The Securities and Exchange Board of India (Sebi) has proposed a relaxation of value chain disclosures as part of Environment, Social, and Governance (ESG) norms for listed entities. This has come as a big relief for corporates as it will give them time to work with their value chain partners to meet the norms.
On May 22, Sebi came out with a consultation paper inviting comments on the recommendations of the Expert Committee for Facilitating Ease of Doing Business to BRSR.
The move is seen as an effort to strike a balance between promoting business sustainability reporting and easing the compliance burden on business by making the process less burdensome while maintaining transparency and accountability.
Ajay Tyagi, former Sebi chief, says the proposed relaxation of ESG disclosures will lighten the burden on corporates concerning value chain reporting.
“Initially, Sebi had mandated that firms comply and explain and now the proposed dilution makes it voluntary for one more year. That will give big companies time to educate their suppliers of the requirement. That (value chain disclosures) has to be done over a period and Scope 3 data has to be captured sooner or later in a phased manner,” said Tyagi.
As per Sebi's July 2023 notification, ESG disclosures for the value chain shall apply to the Top 250 listed entities on a comply-or-explain basis from FY25 under the BRSR Core framework.
The value chain of listed entities will be reported under nine ESG attributes/key performance indicators (KPIs). For instance, companies must provide assurances such as on greenhouse gas (GHG) emissions, wage parity among genders, job creation and business openness among others.

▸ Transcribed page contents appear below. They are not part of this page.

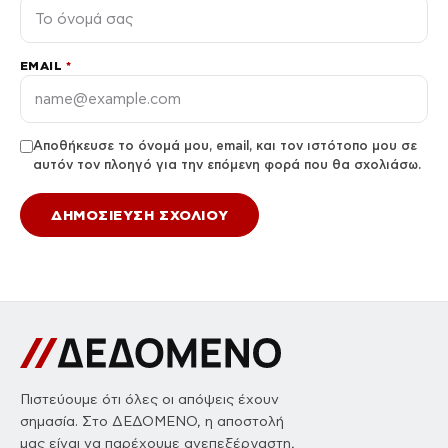
EMAIL
*
Αποθήκευσε το όνομά μου, email, και τον ιστότοπο μου σε
αυτόν τον πλοηγό για την επόμενη φορά που θα σχολιάσω.
Πιστεύουμε ότι όλες οι απόψεις έχουν
σημασία. Στο ΔΕΔΟΜΕΝΟ, η αποστολή
μας είναι να παρέχουμε ανεπεξέργαστη,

For corporates, getting data from the major value chain partners was a difficult task.
Himanshu Arora, Senior Manager, Sustainable Communication, IOCL, says that the company has many vendors and it is a mammoth task.
“For big companies, it becomes difficult to change the system too fast as part of the requirement and it is a tough and big task,” tells Arora.

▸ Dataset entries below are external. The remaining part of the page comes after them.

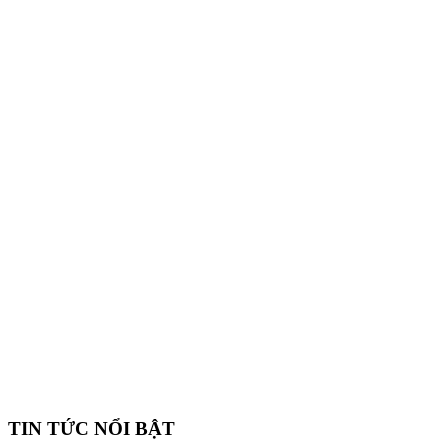
TIN TỨC NỔI BẬT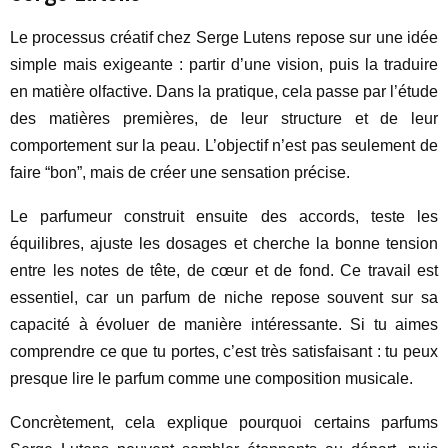
Le processus créatif chez Serge Lutens repose sur une idée
simple mais exigeante : partir d’une vision, puis la traduire
en matière olfactive. Dans la pratique, cela passe par l’étude
des matières premières, de leur structure et de leur
comportement sur la peau. L’objectif n’est pas seulement de
faire “bon”, mais de créer une sensation précise.
Le parfumeur construit ensuite des accords, teste les
équilibres, ajuste les dosages et cherche la bonne tension
entre les notes de tête, de cœur et de fond. Ce travail est
essentiel, car un parfum de niche repose souvent sur sa
capacité à évoluer de manière intéressante. Si tu aimes
comprendre ce que tu portes, c’est très satisfaisant : tu peux
presque lire le parfum comme une composition musicale.
Concrètement, cela explique pourquoi certains parfums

The Sebi also proposes to redefine value chain partners. “Value chain shall encompass the upstream and downstream partners of a listed entity, individually comprising 2% or more of the listed entity’s purchases/sales (by value) respectively, and cumulatively comprising at least 75% of the listed entity’s purchases/sales (by value), respectively.”
Providing the rationale behind it, the paper said: “This shall bring down the maximum possible number of upstream/downstream value chain partners from 50 (in case of 2% threshold) to 38 (in case of 2% threshold with cut-off of 75%), hence enabling additional ease of doing business while still ensuring coverage of key value chain partners.”

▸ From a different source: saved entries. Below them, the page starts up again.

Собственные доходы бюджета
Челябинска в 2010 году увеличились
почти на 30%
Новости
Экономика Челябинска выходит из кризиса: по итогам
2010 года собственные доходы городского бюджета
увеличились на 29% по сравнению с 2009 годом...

Sankar Chakraborti, Chairman ESGrisk.ai and Group CEO, Acuité, says that this initiative aligns with the FY24 Union Budget's goal of simplifying regulations, reducing compliance costs, and considering public and industry suggestions.
“The change in the definition of value chain partners reduces the possible number of upstream/downstream value chain partners, enabling additional ease of doing business while still assuring a comprehensive coverage of key value chain partners. Additionally, there is a shift from comply or explain to a voluntary disclosure approach for ESG data,” Chakraborti tells Business Today.
Sebi also proposes introducing Green Credits as a leadership indicator that aligns BRSR with current environmental policies, encouraging companies to track and disclose their environmental impact more comprehensively.
“For FY24 disclosures, companies can choose between assessment or reasonable assurance for BRSR Core disclosures while from FY25 onwards, the assessment will replace assurance which exemplifies flexibility and can prove to be a cost-effective step while meeting the expectations of investors,” adds Chakraborti.
The Top 150 listed companies were to provide assurance on BRSR Core starting FY24, which was extended to 250 listed from FY25 onwards. By FY27 the Top 1,000 firms will be covered under the framework.